| Work item |
Return the data below in full, matching every line exactly.

Saved data entries
----

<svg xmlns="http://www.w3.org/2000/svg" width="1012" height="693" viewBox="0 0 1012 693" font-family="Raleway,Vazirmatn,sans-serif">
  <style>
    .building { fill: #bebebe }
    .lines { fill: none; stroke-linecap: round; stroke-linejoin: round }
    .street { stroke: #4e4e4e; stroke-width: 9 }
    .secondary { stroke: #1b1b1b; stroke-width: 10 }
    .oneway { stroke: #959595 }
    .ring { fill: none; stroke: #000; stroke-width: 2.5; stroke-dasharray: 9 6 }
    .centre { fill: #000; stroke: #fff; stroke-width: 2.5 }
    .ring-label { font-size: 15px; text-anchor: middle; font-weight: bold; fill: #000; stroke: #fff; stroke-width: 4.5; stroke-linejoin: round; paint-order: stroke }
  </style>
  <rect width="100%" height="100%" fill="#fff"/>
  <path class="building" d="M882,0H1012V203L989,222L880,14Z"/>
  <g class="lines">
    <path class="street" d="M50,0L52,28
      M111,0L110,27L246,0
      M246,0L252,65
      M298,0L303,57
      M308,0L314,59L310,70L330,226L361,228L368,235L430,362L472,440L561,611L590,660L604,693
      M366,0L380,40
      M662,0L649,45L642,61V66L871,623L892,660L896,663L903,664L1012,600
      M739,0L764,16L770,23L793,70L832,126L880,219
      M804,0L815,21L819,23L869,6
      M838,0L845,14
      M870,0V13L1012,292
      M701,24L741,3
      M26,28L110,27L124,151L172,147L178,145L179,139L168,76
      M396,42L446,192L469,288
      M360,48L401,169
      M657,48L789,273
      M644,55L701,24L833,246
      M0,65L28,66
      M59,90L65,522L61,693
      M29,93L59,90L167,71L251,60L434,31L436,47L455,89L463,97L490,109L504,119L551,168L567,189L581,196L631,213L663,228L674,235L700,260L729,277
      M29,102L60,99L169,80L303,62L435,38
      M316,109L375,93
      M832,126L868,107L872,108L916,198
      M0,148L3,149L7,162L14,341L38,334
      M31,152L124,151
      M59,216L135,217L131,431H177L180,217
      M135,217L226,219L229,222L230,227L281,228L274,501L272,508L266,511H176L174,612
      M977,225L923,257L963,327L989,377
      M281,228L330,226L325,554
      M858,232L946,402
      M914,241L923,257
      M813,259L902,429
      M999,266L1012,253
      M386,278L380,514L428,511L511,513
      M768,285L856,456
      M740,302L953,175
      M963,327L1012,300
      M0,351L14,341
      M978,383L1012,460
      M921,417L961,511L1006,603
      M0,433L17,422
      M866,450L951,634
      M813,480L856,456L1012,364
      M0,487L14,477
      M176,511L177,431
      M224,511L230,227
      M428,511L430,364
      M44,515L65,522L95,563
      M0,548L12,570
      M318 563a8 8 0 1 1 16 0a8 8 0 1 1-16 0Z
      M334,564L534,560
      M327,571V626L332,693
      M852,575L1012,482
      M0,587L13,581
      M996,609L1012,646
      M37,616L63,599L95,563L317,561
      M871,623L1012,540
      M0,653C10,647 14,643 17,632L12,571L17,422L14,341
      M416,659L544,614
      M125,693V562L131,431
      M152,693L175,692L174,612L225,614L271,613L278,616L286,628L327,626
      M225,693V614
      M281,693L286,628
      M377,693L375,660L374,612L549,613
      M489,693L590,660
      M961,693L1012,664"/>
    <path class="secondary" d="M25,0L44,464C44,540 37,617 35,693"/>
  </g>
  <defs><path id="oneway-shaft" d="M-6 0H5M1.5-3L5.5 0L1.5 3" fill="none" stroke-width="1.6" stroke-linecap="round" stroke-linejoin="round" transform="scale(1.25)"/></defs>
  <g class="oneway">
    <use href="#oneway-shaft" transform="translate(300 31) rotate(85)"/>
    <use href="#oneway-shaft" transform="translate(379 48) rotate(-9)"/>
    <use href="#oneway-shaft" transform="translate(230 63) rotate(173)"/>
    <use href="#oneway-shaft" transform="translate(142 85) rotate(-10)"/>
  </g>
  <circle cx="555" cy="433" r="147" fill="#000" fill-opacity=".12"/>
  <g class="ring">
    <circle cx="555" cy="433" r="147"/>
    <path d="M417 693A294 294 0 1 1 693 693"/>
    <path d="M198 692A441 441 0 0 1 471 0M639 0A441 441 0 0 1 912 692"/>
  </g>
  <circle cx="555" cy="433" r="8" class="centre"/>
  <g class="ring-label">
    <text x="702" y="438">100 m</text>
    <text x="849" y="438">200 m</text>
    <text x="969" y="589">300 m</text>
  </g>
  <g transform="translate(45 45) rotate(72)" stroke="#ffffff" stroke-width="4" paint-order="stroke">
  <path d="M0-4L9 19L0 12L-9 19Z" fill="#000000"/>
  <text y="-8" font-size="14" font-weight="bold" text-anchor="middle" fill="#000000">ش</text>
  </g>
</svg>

----

| Exercise output |
<svg xmlns="http://www.w3.org/2000/svg" width="1012" height="693" viewBox="0 0 1012 693" font-family="Raleway,Vazirmatn,sans-serif">
  <style>
    .building { fill: #bebebe }
    .lines { fill: none; stroke-linecap: round; stroke-linejoin: round }
    .street { stroke: #4e4e4e; stroke-width: 9 }
    .secondary { stroke: #1b1b1b; stroke-width: 10 }
    .oneway { stroke: #959595 }
    .ring { fill: none; stroke: #000; stroke-width: 2.5; stroke-dasharray: 9 6 }
    .centre { fill: #000; stroke: #fff; stroke-width: 2.5 }
    .ring-label { font-size: 15px; text-anchor: middle; font-weight: bold; fill: #000; stroke: #fff; stroke-width: 4.5; stroke-linejoin: round; paint-order: stroke }
  </style>
  <rect width="100%" height="100%" fill="#fff"/>
  <path class="building" d="M882,0H1012V203L989,222L880,14Z"/>
  <g class="lines">
    <path class="street" d="M50,0L52,28
      M111,0L110,27L246,0
      M246,0L252,65
      M298,0L303,57
      M308,0L314,59L310,70L330,226L361,228L368,235L430,362L472,440L561,611L590,660L604,693
      M366,0L380,40
      M662,0L649,45L642,61V66L871,623L892,660L896,663L903,664L1012,600
      M739,0L764,16L770,23L793,70L832,126L880,219
      M804,0L815,21L819,23L869,6
      M838,0L845,14
      M870,0V13L1012,292
      M701,24L741,3
      M26,28L110,27L124,151L172,147L178,145L179,139L168,76
      M396,42L446,192L469,288
      M360,48L401,169
      M657,48L789,273
      M644,55L701,24L833,246
      M0,65L28,66
      M59,90L65,522L61,693
      M29,93L59,90L167,71L251,60L434,31L436,47L455,89L463,97L490,109L504,119L551,168L567,189L581,196L631,213L663,228L674,235L700,260L729,277
      M29,102L60,99L169,80L303,62L435,38
      M316,109L375,93
      M832,126L868,107L872,108L916,198
      M0,148L3,149L7,162L14,341L38,334
      M31,152L124,151
      M59,216L135,217L131,431H177L180,217
      M135,217L226,219L229,222L230,227L281,228L274,501L272,508L266,511H176L174,612
      M977,225L923,257L963,327L989,377
      M281,228L330,226L325,554
      M858,232L946,402
      M914,241L923,257
      M813,259L902,429
      M999,266L1012,253
      M386,278L380,514L428,511L511,513
      M768,285L856,456
      M740,302L953,175
      M963,327L1012,300
      M0,351L14,341
      M978,383L1012,460
      M921,417L961,511L1006,603
      M0,433L17,422
      M866,450L951,634
      M813,480L856,456L1012,364
      M0,487L14,477
      M176,511L177,431
      M224,511L230,227
      M428,511L430,364
      M44,515L65,522L95,563
      M0,548L12,570
      M318 563a8 8 0 1 1 16 0a8 8 0 1 1-16 0Z
      M334,564L534,560
      M327,571V626L332,693
      M852,575L1012,482
      M0,587L13,581
      M996,609L1012,646
      M37,616L63,599L95,563L317,561
      M871,623L1012,540
      M0,653C10,647 14,643 17,632L12,571L17,422L14,341
      M416,659L544,614
      M125,693V562L131,431
      M152,693L175,692L174,612L225,614L271,613L278,616L286,628L327,626
      M225,693V614
      M281,693L286,628
      M377,693L375,660L374,612L549,613
      M489,693L590,660
      M961,693L1012,664"/>
    <path class="secondary" d="M25,0L44,464C44,540 37,617 35,693"/>
  </g>
  <defs><path id="oneway-shaft" d="M-6 0H5M1.5-3L5.5 0L1.5 3" fill="none" stroke-width="1.6" stroke-linecap="round" stroke-linejoin="round" transform="scale(1.25)"/></defs>
  <g class="oneway">
    <use href="#oneway-shaft" transform="translate(300 31) rotate(85)"/>
    <use href="#oneway-shaft" transform="translate(379 48) rotate(-9)"/>
    <use href="#oneway-shaft" transform="translate(230 63) rotate(173)"/>
    <use href="#oneway-shaft" transform="translate(142 85) rotate(-10)"/>
  </g>
  <circle cx="555" cy="433" r="147" fill="#000" fill-opacity=".12"/>
  <g class="ring">
    <circle cx="555" cy="433" r="147"/>
    <path d="M417 693A294 294 0 1 1 693 693"/>
    <path d="M198 692A441 441 0 0 1 471 0M639 0A441 441 0 0 1 912 692"/>
  </g>
  <circle cx="555" cy="433" r="8" class="centre"/>
  <g class="ring-label">
    <text x="702" y="438">100 m</text>
    <text x="849" y="438">200 m</text>
    <text x="969" y="589">300 m</text>
  </g>
  <g transform="translate(45 45) rotate(72)" stroke="#ffffff" stroke-width="4" paint-order="stroke">
  <path d="M0-4L9 19L0 12L-9 19Z" fill="#000000"/>
  <text y="-8" font-size="14" font-weight="bold" text-anchor="middle" fill="#000000">ش</text>
  </g>
</svg>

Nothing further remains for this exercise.